Parmi ces mesures concrètes, le texte des sénateurs propose de publier chaque année et en données ouvertes, de la liste des prestations de conseil de l’Etat et de ses opérateurs et d’informations connexes (bons de commande, évaluations, etc.) mais aussi d’interdire pour les cabinets de conseil d’utiliser le logo de l’administration, « un consultant n’étant pas un fonctionnaire ». Le rapport avait évoqué cette piste, elle est maintenant intégrée dans la proposition de loi : Interdire les prestations gratuites (« pro bono ») des consultants. De façon plus anecdotique, le texte de loi prévoit l’obligation pour les consultants d’utiliser la langue française dans leurs échanges avec l’administration « et non leurs expressions anglo-saxonnes (benchmark, lean management, propale, slide, etc.) ». Les consultants seront tenus à respecter un code de bonne conduite : ils devront agir « avec probité et intégrité » ; « ils ne prennent pas de décision administrative » ; « ils proposent plusieurs scénarios à l’administration, s’appuyant sur des informations factuelles et non orientées ». La proposition de loi prévoit l’obligation de transmettre une déclaration d’intérêts, « pour que l’administration puisse connaître la liste de leurs autres clients et ainsi prévenir les conflits d’intérêts, sous le contrôle de la Haute Autorité pour la transparence de la vie publique (HATVP) ». Des mesures qui ne sont pas du goût des consultants qui les trouvent trop contraignantes. A les entendre, ces contraintes pourraient être contreproductives et inciter les cabinets de conseil à délaisser le marché public pour le privé. « En anticipation de rupture de confidentialité ou par peurt des sanctions, les consultants devront faire des choix entre le secteur privé et l’Etat, et ce sera pratiquement toujours en faveur des industries » indique Matthieu Courtecuisse, le président du Syntec conseil qui représente la profession interrogé par Les Echos. Enfin, à l’issue de la prestation, les données que l’administration a confiées aux cabinets de conseil devront être supprimées sous le contrôle de la Commission nationale de l’informatique et des libertés (CNIL).

Avec cette proposition de loi, « nous voulons mettre fin au recours tous azimuts aux cabinets de conseil et éviter les dérives constatées par la commission d’enquête : l’opacité, le foisonnement incontrôlé des prestations, la dépossession de l’Etat sur des missions stratégiques et les risques déontologiques et de conflits d’intérêts » conclut Arnaud Bazin.

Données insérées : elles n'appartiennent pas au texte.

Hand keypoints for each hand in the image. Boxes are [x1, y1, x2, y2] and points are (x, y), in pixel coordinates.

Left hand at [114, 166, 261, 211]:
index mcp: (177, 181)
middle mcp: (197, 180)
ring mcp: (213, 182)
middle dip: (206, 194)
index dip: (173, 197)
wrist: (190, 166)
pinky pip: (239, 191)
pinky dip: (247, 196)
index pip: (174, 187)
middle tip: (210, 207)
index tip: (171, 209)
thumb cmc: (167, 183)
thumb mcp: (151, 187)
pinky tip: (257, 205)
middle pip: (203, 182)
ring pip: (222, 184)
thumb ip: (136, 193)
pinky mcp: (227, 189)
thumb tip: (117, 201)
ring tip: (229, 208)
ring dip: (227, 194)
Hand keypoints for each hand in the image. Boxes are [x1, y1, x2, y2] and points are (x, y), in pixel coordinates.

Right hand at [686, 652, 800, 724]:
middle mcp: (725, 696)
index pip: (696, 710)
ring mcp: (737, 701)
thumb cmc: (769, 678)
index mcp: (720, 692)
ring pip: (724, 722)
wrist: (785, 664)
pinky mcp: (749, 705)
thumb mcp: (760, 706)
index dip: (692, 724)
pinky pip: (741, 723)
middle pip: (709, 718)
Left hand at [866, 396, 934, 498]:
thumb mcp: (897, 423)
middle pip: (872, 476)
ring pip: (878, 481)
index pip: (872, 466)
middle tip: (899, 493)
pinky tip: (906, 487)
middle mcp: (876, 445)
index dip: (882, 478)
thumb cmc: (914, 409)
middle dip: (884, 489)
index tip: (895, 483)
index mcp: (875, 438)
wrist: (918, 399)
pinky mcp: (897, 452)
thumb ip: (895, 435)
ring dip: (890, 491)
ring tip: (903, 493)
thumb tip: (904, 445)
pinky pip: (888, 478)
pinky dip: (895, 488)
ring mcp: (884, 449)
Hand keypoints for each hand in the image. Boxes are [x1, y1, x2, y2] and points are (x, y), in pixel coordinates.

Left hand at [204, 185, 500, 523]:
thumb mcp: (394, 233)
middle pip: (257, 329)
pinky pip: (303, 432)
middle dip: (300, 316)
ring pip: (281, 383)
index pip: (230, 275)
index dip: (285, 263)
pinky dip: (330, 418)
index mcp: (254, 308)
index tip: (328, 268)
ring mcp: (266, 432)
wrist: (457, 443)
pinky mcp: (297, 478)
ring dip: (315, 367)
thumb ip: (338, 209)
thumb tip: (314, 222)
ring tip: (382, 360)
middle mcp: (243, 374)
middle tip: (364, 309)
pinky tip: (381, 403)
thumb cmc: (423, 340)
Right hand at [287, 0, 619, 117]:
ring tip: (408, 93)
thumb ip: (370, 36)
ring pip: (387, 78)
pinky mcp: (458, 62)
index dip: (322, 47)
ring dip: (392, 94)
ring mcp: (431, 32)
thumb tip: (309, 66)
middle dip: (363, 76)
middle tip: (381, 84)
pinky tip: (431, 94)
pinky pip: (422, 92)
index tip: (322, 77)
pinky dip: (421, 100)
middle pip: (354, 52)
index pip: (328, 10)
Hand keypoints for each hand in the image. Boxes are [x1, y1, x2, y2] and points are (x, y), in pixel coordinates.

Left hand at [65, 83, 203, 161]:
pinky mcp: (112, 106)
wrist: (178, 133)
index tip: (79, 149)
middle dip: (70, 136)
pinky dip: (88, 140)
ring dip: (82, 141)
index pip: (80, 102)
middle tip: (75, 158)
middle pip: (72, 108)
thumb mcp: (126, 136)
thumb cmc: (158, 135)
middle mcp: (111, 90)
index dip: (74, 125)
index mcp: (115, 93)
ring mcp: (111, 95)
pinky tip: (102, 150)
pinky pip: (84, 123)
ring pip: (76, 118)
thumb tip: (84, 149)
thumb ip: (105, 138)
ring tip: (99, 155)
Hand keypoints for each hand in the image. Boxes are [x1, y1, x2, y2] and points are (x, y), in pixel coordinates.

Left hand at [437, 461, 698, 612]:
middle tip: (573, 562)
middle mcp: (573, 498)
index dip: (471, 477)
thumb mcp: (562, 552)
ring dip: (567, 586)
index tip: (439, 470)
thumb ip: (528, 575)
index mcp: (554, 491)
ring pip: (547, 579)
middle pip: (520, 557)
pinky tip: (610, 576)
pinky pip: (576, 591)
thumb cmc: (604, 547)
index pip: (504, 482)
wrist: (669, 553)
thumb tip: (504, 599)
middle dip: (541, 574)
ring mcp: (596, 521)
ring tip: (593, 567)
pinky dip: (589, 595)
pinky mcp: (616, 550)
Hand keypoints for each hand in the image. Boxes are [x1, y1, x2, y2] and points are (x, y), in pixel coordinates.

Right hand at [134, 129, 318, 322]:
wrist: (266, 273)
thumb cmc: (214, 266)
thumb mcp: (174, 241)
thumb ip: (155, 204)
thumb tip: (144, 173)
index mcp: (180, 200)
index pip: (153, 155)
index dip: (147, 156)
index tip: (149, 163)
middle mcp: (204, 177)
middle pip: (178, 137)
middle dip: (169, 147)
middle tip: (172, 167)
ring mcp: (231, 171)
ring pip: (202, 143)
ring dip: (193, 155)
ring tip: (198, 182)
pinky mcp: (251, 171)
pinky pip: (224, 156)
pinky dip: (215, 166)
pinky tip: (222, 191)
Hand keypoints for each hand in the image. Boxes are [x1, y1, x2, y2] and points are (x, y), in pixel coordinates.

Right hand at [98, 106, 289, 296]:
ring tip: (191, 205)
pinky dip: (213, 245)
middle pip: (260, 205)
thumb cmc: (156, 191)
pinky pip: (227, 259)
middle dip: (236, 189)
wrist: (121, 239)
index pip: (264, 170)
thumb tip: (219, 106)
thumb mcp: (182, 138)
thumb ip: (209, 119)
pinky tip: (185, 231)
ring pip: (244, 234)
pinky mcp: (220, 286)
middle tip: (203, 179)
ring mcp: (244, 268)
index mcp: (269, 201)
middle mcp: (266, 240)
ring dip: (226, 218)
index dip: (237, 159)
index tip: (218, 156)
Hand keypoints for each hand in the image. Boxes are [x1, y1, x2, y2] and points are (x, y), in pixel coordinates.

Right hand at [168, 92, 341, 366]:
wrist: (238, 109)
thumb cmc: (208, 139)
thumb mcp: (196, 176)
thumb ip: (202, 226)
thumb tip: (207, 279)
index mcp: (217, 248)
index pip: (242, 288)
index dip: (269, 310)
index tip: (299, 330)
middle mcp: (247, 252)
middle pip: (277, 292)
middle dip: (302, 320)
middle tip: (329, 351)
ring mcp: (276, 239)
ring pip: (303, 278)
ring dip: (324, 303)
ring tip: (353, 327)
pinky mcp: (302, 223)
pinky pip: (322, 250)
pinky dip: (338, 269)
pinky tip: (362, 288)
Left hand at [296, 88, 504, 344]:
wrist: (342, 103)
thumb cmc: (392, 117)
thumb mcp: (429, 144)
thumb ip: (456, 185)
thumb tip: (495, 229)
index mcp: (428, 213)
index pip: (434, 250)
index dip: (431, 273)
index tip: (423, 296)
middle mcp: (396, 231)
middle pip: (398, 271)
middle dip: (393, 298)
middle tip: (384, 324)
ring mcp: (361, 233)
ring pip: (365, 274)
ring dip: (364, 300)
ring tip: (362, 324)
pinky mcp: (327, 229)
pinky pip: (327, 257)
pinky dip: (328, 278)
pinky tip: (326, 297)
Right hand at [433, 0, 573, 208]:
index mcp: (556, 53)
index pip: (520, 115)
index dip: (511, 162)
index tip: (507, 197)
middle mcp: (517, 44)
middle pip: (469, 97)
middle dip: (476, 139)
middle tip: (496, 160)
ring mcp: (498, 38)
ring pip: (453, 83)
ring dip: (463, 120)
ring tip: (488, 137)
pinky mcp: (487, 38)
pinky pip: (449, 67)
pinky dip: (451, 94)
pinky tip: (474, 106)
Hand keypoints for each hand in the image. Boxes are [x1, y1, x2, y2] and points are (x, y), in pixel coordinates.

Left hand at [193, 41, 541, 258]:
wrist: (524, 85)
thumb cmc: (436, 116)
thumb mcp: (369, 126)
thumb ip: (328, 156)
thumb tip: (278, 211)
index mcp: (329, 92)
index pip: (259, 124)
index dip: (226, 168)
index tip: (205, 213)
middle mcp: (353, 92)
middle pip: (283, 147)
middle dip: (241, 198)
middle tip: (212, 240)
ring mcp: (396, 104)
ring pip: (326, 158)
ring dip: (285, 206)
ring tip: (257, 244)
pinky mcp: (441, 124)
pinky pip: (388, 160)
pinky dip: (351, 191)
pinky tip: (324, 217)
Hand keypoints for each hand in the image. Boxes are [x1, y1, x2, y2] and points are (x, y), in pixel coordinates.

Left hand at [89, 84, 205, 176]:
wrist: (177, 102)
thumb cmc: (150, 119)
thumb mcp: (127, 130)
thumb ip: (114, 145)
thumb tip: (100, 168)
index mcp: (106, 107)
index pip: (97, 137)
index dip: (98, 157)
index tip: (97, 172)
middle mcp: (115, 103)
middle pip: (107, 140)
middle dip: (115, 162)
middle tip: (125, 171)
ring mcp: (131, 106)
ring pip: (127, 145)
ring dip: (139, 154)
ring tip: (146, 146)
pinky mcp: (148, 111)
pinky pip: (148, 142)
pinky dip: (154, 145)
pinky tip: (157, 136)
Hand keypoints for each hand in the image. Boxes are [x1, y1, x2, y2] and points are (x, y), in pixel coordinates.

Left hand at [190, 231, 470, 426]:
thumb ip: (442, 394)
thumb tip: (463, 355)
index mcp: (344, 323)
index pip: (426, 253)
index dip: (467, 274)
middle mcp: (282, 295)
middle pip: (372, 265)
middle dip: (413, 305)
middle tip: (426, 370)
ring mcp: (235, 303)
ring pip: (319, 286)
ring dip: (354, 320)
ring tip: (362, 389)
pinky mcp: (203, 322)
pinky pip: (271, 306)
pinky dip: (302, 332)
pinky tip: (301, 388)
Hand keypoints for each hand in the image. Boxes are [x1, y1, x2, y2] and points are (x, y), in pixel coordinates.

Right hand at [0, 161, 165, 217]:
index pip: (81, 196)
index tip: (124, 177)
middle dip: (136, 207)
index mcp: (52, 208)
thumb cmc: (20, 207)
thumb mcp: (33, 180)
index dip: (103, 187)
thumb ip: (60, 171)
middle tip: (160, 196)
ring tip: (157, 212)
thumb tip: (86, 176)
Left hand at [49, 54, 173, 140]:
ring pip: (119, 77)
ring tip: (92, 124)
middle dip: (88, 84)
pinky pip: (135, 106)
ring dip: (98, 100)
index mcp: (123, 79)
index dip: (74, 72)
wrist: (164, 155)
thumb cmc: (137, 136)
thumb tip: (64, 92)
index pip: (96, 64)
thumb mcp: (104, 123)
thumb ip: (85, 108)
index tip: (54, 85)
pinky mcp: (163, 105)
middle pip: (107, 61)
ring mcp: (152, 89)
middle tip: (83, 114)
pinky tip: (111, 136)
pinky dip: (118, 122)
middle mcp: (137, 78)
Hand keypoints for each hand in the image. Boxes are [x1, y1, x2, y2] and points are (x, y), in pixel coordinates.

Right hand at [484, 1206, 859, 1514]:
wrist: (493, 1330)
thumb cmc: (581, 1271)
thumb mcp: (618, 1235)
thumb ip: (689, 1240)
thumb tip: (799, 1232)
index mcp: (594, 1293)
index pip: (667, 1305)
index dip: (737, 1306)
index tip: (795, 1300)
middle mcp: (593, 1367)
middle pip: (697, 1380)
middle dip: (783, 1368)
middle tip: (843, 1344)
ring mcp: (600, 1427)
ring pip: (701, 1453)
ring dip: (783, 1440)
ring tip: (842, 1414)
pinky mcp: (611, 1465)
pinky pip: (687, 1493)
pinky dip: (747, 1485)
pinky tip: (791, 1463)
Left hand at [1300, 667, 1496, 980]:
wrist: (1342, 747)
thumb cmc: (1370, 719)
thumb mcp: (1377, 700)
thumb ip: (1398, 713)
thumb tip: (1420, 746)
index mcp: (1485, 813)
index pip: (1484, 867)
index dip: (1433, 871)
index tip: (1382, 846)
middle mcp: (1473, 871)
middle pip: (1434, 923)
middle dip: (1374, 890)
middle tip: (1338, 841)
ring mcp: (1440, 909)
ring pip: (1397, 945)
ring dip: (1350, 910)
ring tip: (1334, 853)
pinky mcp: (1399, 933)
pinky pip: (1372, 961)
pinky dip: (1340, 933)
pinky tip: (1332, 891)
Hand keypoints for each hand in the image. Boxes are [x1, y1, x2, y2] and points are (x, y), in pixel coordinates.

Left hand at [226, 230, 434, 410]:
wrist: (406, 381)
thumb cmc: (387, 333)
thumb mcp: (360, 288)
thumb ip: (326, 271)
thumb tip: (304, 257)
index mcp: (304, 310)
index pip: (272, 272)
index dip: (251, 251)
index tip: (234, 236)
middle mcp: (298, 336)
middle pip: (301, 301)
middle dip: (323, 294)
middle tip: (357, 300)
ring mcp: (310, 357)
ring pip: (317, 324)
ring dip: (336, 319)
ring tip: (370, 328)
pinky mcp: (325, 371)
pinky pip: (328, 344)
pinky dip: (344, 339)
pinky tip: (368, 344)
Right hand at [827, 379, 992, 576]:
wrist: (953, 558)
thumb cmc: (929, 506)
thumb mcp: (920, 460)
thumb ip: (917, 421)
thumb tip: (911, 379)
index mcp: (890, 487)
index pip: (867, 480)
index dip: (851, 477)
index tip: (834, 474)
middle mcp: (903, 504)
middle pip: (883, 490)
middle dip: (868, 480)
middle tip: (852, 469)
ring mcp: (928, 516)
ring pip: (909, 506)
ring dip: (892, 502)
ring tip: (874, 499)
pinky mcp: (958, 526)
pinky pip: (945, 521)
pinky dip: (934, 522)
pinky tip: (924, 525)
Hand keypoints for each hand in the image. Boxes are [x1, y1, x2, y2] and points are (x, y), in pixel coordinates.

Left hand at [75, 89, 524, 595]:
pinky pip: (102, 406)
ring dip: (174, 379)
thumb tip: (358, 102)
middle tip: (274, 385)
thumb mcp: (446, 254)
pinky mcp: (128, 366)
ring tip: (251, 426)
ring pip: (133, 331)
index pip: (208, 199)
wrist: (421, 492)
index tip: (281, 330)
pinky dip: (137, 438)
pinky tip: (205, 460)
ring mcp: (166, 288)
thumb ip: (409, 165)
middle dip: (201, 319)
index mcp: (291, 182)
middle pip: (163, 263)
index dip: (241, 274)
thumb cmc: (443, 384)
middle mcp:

Faute d’avoir pu obtenir que leur texte soit inscrit à l’ordre du jour de la session extraordinaire de juillet, la commission d’enquête prévoit de le déposer à l’automne. 

Une mission d’information sur les cabinets de conseil à l’Assemblée aussi ?
Le député Insoumis Eric Coquerel, président de la Commission des Finances annonçait à son tour le 7 juillet dernier via twitter le lancement prochain d’une mission d’information sur les cabinets de conseil privé. Elle « permettra peut-être de nous interroger sur les questions du rapport qualité-prix de ces cabinets de conseil, leur nécessité, leur rôle » déclarait-il sans précision de calendrier. Une communication qui avait alors vivement fait réagir la sénatrice Eliane Assassi : « J’annonce qu’un travail sérieux et rigoureux a déjà été réalisé au Sénat par une commission d’enquête transpartisane qui a ensuite déposé une proposition de loi qui ne se limite pas à des “polémiques” ! C’est beau le rassemblement ! » avait-elle tweeté. Interrogé sur le sujet, le ministre de la Transformation et de la Fonction publiques Stanislas Guerini annonçait pour sa part que le gouvernement allait, « dans les prochaines semaines », présenter « un nouveau cadre pour encadrer le recours des ministères à ces prestations de conseil » qui reprendrait « beaucoup » de mesures de la proposition de loi déposée par les sénateurs Eliane Assassi et Arnaud Bazin. Finalement, face à la levée de boucliers des sénateurs, le président Coquertel a renoncé dans l’immédiat à sa mission d’information qui ne verra le jour que plus tard pour constater l’effet des réformes mises en place ces derniers mois.